“I told you we should have brought Lilly.” She’s probably right, but when I decided to let the rest of our merry band chill in Maine, I didn’t know we might be facing the Russian military.
I wave her away. The return trip to pick them up might only add twenty minutes to our total travel time, but we can’t risk GOD getting there first. Not only are they more likely to deal with the Russians more harshly, but they’ll also find a way to weaponize whatever—if anything—is hidden there. And since their last genetic experiment would have wiped out humanity if not for Nemesis, that’s a very bad thing.
And I shouldn’t undersell us. I’ve led enough of these things now to feel confident in my abilities. Collins is, well, Collins. She can handle herself. And Maigo... Okay, the Border Guards probably don’t stand a chance. But if we’re ID’d and word gets out, things could get messy.
Before Cooper and Watson can offer more tactical advice, I say, “Just fill me in. What are we up against?”
“It’s going to be windy, cold and desolate,” Cooper says. “The only indigenous life are birds.”
“No people?” I ask. “Aside from the Border Guards?”
“The Inupiat Inuits were forced off the island after World War II, to make sure no one communicated with the Americans on Little Diomede, which is just two and a half miles away.”
“So if things go south we can just swim to America?” I’m being sarcastic, but neither Watson nor Cooper are good at hearing sarcasm, though for different socially awkward reasons.
“I wouldn’t recommend that,” Cooper says. “You’ll die of hypothermia long before making the swim.”
“And you have—”
I cut Watson short. “Look, just send me what you have on our mysterious anonymous tip.”
“There isn’t much,” Watson says.
I’m about to complain when my tablet chimes, declaring that I’ve just received an e-mail from Watson. I clamp my mouth shut, narrowly avoiding being a jerk. “Thanks. Got it. Call the others to the Beverly office. If things go south, I want Lilly and Hawkins ready.”

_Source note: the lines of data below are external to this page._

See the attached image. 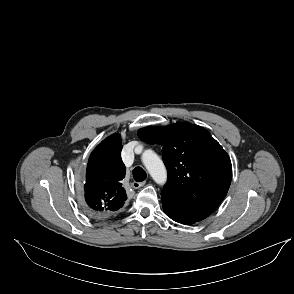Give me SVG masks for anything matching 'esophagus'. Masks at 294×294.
Returning <instances> with one entry per match:
<instances>
[{"instance_id": "34e87169", "label": "esophagus", "mask_w": 294, "mask_h": 294, "mask_svg": "<svg viewBox=\"0 0 294 294\" xmlns=\"http://www.w3.org/2000/svg\"><path fill=\"white\" fill-rule=\"evenodd\" d=\"M145 183H146L145 181H143V182H136V181H134L131 185H132V187H133L134 189H138V188L144 186Z\"/></svg>"}]
</instances>
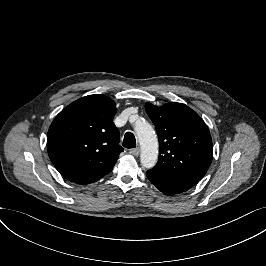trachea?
Masks as SVG:
<instances>
[{
    "label": "trachea",
    "mask_w": 266,
    "mask_h": 266,
    "mask_svg": "<svg viewBox=\"0 0 266 266\" xmlns=\"http://www.w3.org/2000/svg\"><path fill=\"white\" fill-rule=\"evenodd\" d=\"M123 146L125 148H135L136 146V140H135V136L133 133L131 132H127L124 136V140H123Z\"/></svg>",
    "instance_id": "1"
}]
</instances>
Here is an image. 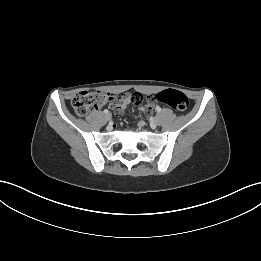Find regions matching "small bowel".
Listing matches in <instances>:
<instances>
[{
    "mask_svg": "<svg viewBox=\"0 0 261 261\" xmlns=\"http://www.w3.org/2000/svg\"><path fill=\"white\" fill-rule=\"evenodd\" d=\"M118 102L119 103H112L111 107L119 113L127 109L130 102L135 103L137 106H142V112H148L153 108L154 100L146 94L131 92L130 94H120Z\"/></svg>",
    "mask_w": 261,
    "mask_h": 261,
    "instance_id": "obj_1",
    "label": "small bowel"
}]
</instances>
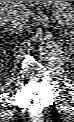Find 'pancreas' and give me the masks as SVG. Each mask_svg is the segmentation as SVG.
<instances>
[{"label": "pancreas", "mask_w": 74, "mask_h": 122, "mask_svg": "<svg viewBox=\"0 0 74 122\" xmlns=\"http://www.w3.org/2000/svg\"><path fill=\"white\" fill-rule=\"evenodd\" d=\"M28 5L33 8L40 5L52 6L56 14L62 16L66 25H72L74 19V8L66 1H27Z\"/></svg>", "instance_id": "1"}]
</instances>
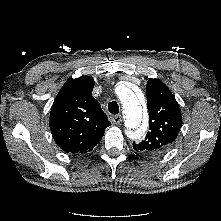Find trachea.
Wrapping results in <instances>:
<instances>
[{
  "instance_id": "3493384b",
  "label": "trachea",
  "mask_w": 221,
  "mask_h": 221,
  "mask_svg": "<svg viewBox=\"0 0 221 221\" xmlns=\"http://www.w3.org/2000/svg\"><path fill=\"white\" fill-rule=\"evenodd\" d=\"M108 110L111 114H118L119 113V106L116 101H112L108 104Z\"/></svg>"
}]
</instances>
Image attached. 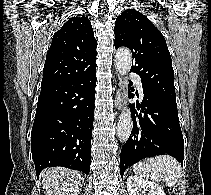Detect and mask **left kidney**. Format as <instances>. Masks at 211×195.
Segmentation results:
<instances>
[{
    "label": "left kidney",
    "mask_w": 211,
    "mask_h": 195,
    "mask_svg": "<svg viewBox=\"0 0 211 195\" xmlns=\"http://www.w3.org/2000/svg\"><path fill=\"white\" fill-rule=\"evenodd\" d=\"M126 186L129 195H166L158 184L136 175L127 178Z\"/></svg>",
    "instance_id": "obj_1"
}]
</instances>
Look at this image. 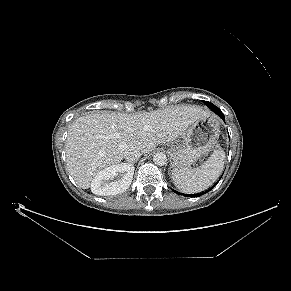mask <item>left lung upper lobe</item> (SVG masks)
Returning <instances> with one entry per match:
<instances>
[{"label":"left lung upper lobe","mask_w":291,"mask_h":291,"mask_svg":"<svg viewBox=\"0 0 291 291\" xmlns=\"http://www.w3.org/2000/svg\"><path fill=\"white\" fill-rule=\"evenodd\" d=\"M204 104L207 105L210 109L216 107L215 105H213L212 103H210L208 101H204Z\"/></svg>","instance_id":"5c2ea615"}]
</instances>
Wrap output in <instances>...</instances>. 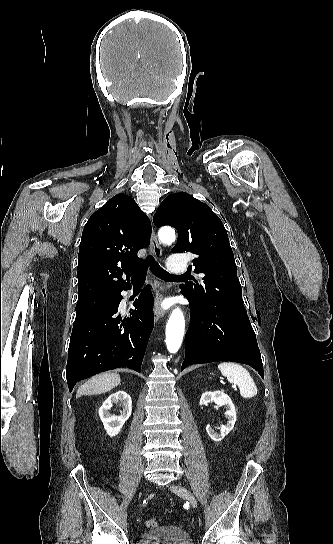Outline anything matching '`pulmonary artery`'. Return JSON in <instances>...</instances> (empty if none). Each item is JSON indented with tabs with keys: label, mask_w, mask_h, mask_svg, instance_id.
<instances>
[{
	"label": "pulmonary artery",
	"mask_w": 333,
	"mask_h": 544,
	"mask_svg": "<svg viewBox=\"0 0 333 544\" xmlns=\"http://www.w3.org/2000/svg\"><path fill=\"white\" fill-rule=\"evenodd\" d=\"M168 268L173 274L184 273L187 269L186 261L180 255H173L169 259Z\"/></svg>",
	"instance_id": "obj_1"
}]
</instances>
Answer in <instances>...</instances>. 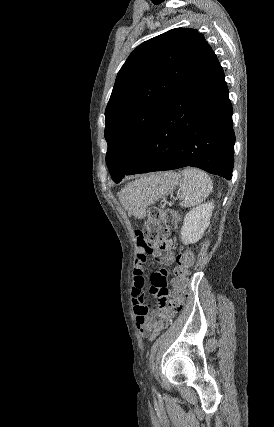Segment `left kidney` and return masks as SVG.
Returning <instances> with one entry per match:
<instances>
[{
  "label": "left kidney",
  "mask_w": 274,
  "mask_h": 427,
  "mask_svg": "<svg viewBox=\"0 0 274 427\" xmlns=\"http://www.w3.org/2000/svg\"><path fill=\"white\" fill-rule=\"evenodd\" d=\"M214 210L213 202L208 204H200L197 208H193L191 212L184 217V223L181 227V239L185 245L195 243L201 239L205 229L210 223V217Z\"/></svg>",
  "instance_id": "left-kidney-1"
}]
</instances>
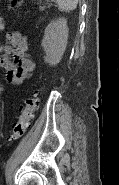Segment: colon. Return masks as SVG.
Returning a JSON list of instances; mask_svg holds the SVG:
<instances>
[{
    "mask_svg": "<svg viewBox=\"0 0 119 185\" xmlns=\"http://www.w3.org/2000/svg\"><path fill=\"white\" fill-rule=\"evenodd\" d=\"M21 6V1L12 0L11 9L17 10ZM6 17L1 18L0 27L4 28ZM39 103V91L37 89L33 90L32 93L24 100L21 106L20 113L14 122L11 132L8 136L10 142L19 140L28 127L34 116V111L37 109Z\"/></svg>",
    "mask_w": 119,
    "mask_h": 185,
    "instance_id": "5ec220e1",
    "label": "colon"
}]
</instances>
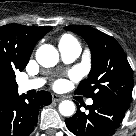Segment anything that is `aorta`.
<instances>
[{
	"instance_id": "1",
	"label": "aorta",
	"mask_w": 136,
	"mask_h": 136,
	"mask_svg": "<svg viewBox=\"0 0 136 136\" xmlns=\"http://www.w3.org/2000/svg\"><path fill=\"white\" fill-rule=\"evenodd\" d=\"M36 60L43 67H53L58 63L59 53L57 49L49 44L40 46L36 51ZM59 112L66 117H70L75 112V104L65 100L59 104Z\"/></svg>"
}]
</instances>
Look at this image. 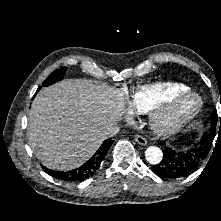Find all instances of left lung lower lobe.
<instances>
[{"instance_id": "obj_1", "label": "left lung lower lobe", "mask_w": 221, "mask_h": 221, "mask_svg": "<svg viewBox=\"0 0 221 221\" xmlns=\"http://www.w3.org/2000/svg\"><path fill=\"white\" fill-rule=\"evenodd\" d=\"M198 147L186 152L164 149L161 162L154 165L152 171L162 179H177L190 175L206 158L204 151Z\"/></svg>"}]
</instances>
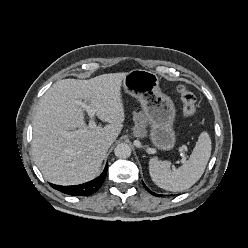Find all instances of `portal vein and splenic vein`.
I'll use <instances>...</instances> for the list:
<instances>
[{"mask_svg": "<svg viewBox=\"0 0 248 248\" xmlns=\"http://www.w3.org/2000/svg\"><path fill=\"white\" fill-rule=\"evenodd\" d=\"M78 104L87 111L89 117H90V121H89V127L90 128H94L96 126V123L94 122L93 118L94 115L96 113V110L92 107H90L89 105H87L85 102L82 101H78ZM82 131H75V132H68L66 133V135L68 136H75L76 134L80 133Z\"/></svg>", "mask_w": 248, "mask_h": 248, "instance_id": "1", "label": "portal vein and splenic vein"}]
</instances>
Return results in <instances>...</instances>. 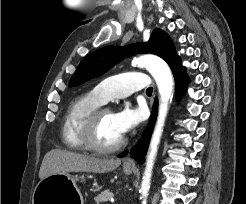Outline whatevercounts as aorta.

Lilly and Mark Hawkins, her stand-in father and mentor, are often part of our field team. Sometimes they handle missions on their own. And when it comes to finding elusive creatures, they’re the best. Hawkins is a former Yellowstone Park Ranger specializing in finding lost and sometimes dead people who wandered off the trail or crossed paths with a hungry bear or mountain lion. Lilly is part panther. There isn’t much with a scent or a trail that they can’t find. If we were looking for a person, I would have picked them up, but what we’re after has likely been in the ground long enough for there to be no tracks and no scent. The third member of their team is Avril Joliet, a biologist who now spends most of her time in one of our two labs, happily analyzing blood and tissue samples from cryptozoological creatures.
I lean forward and call up to Woodstock in the pilot seat. He’s chewing on a toothpick and humming a pop song. “What’s our ETA?”

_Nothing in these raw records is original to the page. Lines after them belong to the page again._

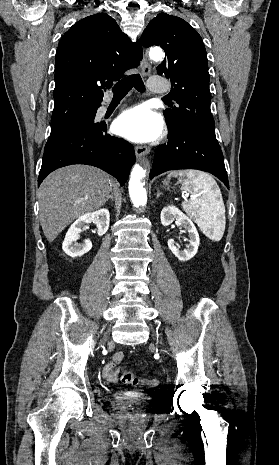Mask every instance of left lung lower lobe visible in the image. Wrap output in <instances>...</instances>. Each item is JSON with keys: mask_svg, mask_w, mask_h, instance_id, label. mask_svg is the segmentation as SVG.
Segmentation results:
<instances>
[{"mask_svg": "<svg viewBox=\"0 0 279 465\" xmlns=\"http://www.w3.org/2000/svg\"><path fill=\"white\" fill-rule=\"evenodd\" d=\"M168 138L155 152L150 179L169 170L197 169L215 175L229 188L223 154L216 139L189 128L169 130Z\"/></svg>", "mask_w": 279, "mask_h": 465, "instance_id": "obj_1", "label": "left lung lower lobe"}]
</instances>
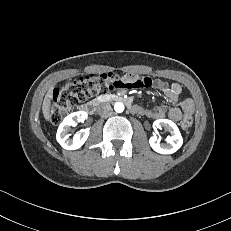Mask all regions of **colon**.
<instances>
[{"mask_svg": "<svg viewBox=\"0 0 231 231\" xmlns=\"http://www.w3.org/2000/svg\"><path fill=\"white\" fill-rule=\"evenodd\" d=\"M116 74L102 73L81 76L72 80H68L54 89L50 104V120L53 124L61 122L63 117L73 110L79 103L86 101L97 95L105 94L116 90V84H119ZM148 77H138L129 82H143V87L147 88ZM121 88L125 87L121 84ZM193 123V117L190 113L184 114L181 119L180 127L183 131H188Z\"/></svg>", "mask_w": 231, "mask_h": 231, "instance_id": "colon-1", "label": "colon"}]
</instances>
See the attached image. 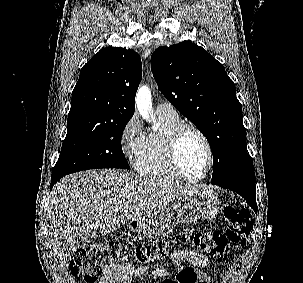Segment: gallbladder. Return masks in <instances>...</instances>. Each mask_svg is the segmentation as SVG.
I'll use <instances>...</instances> for the list:
<instances>
[{"mask_svg": "<svg viewBox=\"0 0 303 283\" xmlns=\"http://www.w3.org/2000/svg\"><path fill=\"white\" fill-rule=\"evenodd\" d=\"M93 241L91 236H81L76 240L75 249H85Z\"/></svg>", "mask_w": 303, "mask_h": 283, "instance_id": "obj_1", "label": "gallbladder"}]
</instances>
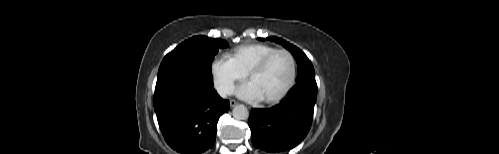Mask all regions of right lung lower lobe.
Listing matches in <instances>:
<instances>
[{"mask_svg": "<svg viewBox=\"0 0 499 154\" xmlns=\"http://www.w3.org/2000/svg\"><path fill=\"white\" fill-rule=\"evenodd\" d=\"M154 109L167 144L181 154H199L215 143L219 117L230 108L213 81L185 76L156 85Z\"/></svg>", "mask_w": 499, "mask_h": 154, "instance_id": "98d812e1", "label": "right lung lower lobe"}]
</instances>
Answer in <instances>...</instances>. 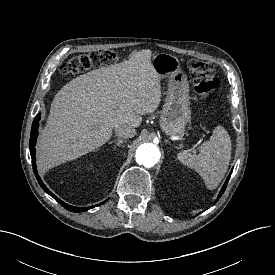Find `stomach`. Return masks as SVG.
Returning <instances> with one entry per match:
<instances>
[{
  "label": "stomach",
  "instance_id": "stomach-1",
  "mask_svg": "<svg viewBox=\"0 0 275 275\" xmlns=\"http://www.w3.org/2000/svg\"><path fill=\"white\" fill-rule=\"evenodd\" d=\"M153 68L160 79L167 80L168 94L163 106L160 127L170 137H180L190 120L189 84L186 74L181 70L179 60L167 53L153 57Z\"/></svg>",
  "mask_w": 275,
  "mask_h": 275
}]
</instances>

“Welp,” he says, “Roughly 3500 miles to go, divided by bat out of hell speed... About an hour and forty, give or take five minutes.”
“I’ll check in when we get there,” I say into the phone. “But if you find anything else—”

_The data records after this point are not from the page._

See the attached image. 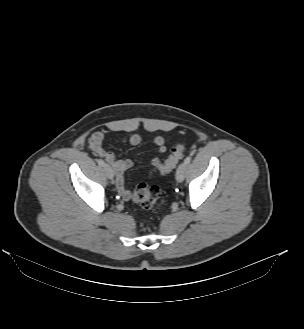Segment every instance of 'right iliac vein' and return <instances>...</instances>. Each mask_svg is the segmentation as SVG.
<instances>
[{"mask_svg": "<svg viewBox=\"0 0 304 329\" xmlns=\"http://www.w3.org/2000/svg\"><path fill=\"white\" fill-rule=\"evenodd\" d=\"M104 170H105V173H106L107 177L109 179H113L114 173H113L112 168L109 165L105 164L104 165Z\"/></svg>", "mask_w": 304, "mask_h": 329, "instance_id": "obj_1", "label": "right iliac vein"}]
</instances>
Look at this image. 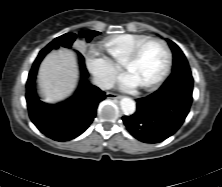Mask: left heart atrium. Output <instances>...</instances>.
Masks as SVG:
<instances>
[{"label":"left heart atrium","mask_w":222,"mask_h":187,"mask_svg":"<svg viewBox=\"0 0 222 187\" xmlns=\"http://www.w3.org/2000/svg\"><path fill=\"white\" fill-rule=\"evenodd\" d=\"M120 86L124 90H131L139 86V84L135 81V79L132 76L126 74L125 76L122 77Z\"/></svg>","instance_id":"left-heart-atrium-1"}]
</instances>
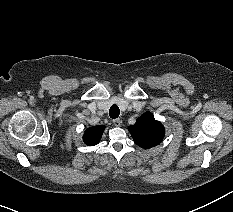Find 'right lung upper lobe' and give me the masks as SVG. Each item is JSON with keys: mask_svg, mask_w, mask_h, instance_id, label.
<instances>
[{"mask_svg": "<svg viewBox=\"0 0 233 212\" xmlns=\"http://www.w3.org/2000/svg\"><path fill=\"white\" fill-rule=\"evenodd\" d=\"M104 129L105 126L102 125L88 128L84 135V142L89 146L98 144Z\"/></svg>", "mask_w": 233, "mask_h": 212, "instance_id": "cb5924a9", "label": "right lung upper lobe"}]
</instances>
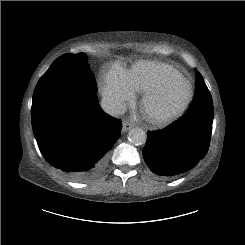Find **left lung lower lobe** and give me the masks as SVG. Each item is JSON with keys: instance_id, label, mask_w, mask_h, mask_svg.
Masks as SVG:
<instances>
[{"instance_id": "0a47b994", "label": "left lung lower lobe", "mask_w": 245, "mask_h": 245, "mask_svg": "<svg viewBox=\"0 0 245 245\" xmlns=\"http://www.w3.org/2000/svg\"><path fill=\"white\" fill-rule=\"evenodd\" d=\"M202 79L196 83L198 110L185 114L163 130L148 131L143 156L150 170L164 178L177 177L206 155L212 133L214 107ZM202 99V100H200Z\"/></svg>"}]
</instances>
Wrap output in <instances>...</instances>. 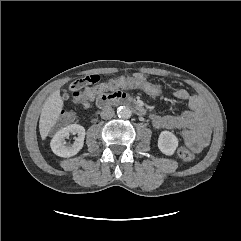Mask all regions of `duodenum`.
<instances>
[{
    "label": "duodenum",
    "mask_w": 241,
    "mask_h": 241,
    "mask_svg": "<svg viewBox=\"0 0 241 241\" xmlns=\"http://www.w3.org/2000/svg\"><path fill=\"white\" fill-rule=\"evenodd\" d=\"M96 105L100 109H105L111 105H125L131 108L136 114L144 115V108L126 93L115 91L102 93L96 100Z\"/></svg>",
    "instance_id": "obj_1"
}]
</instances>
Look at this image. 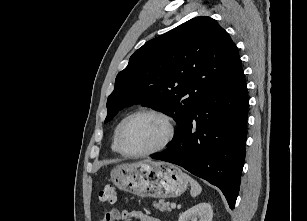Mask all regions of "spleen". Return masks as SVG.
I'll use <instances>...</instances> for the list:
<instances>
[{
	"label": "spleen",
	"mask_w": 307,
	"mask_h": 221,
	"mask_svg": "<svg viewBox=\"0 0 307 221\" xmlns=\"http://www.w3.org/2000/svg\"><path fill=\"white\" fill-rule=\"evenodd\" d=\"M186 177H187V179H188V181H189V183L191 185V191H190L191 196L192 197L198 196L201 193V191H202V188H201L200 184L196 180L191 178L190 176L186 175Z\"/></svg>",
	"instance_id": "3e777b00"
}]
</instances>
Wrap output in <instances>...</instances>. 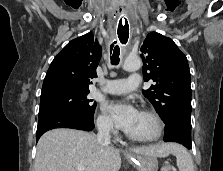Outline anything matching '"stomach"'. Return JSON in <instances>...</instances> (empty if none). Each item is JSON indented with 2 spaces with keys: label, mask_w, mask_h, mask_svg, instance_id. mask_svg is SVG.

“We’ll call,” Cooper says.
I hang up the phone and turn my attention to the e-mail from Watson.
“What’s with the movie style phone hang up?” Maigo asks.
“Huh?” I glance up at her from the photo of the Atlantean symbol carved in stone, apparently taken on Big Diomede Island...in freakin’ Russia.
“You just hung up,” she says. “No ‘See ya.’ Or ‘Bye.’ Or even a ‘TTFN.’”
“Mmm,” I say, eyes back on the photo.
“Dad,” she says, and I don’t look up. “Now you’re doing it to me.”
“Jon,” Collins says, the singsong of her voice slipping through my distraction. “You okay?”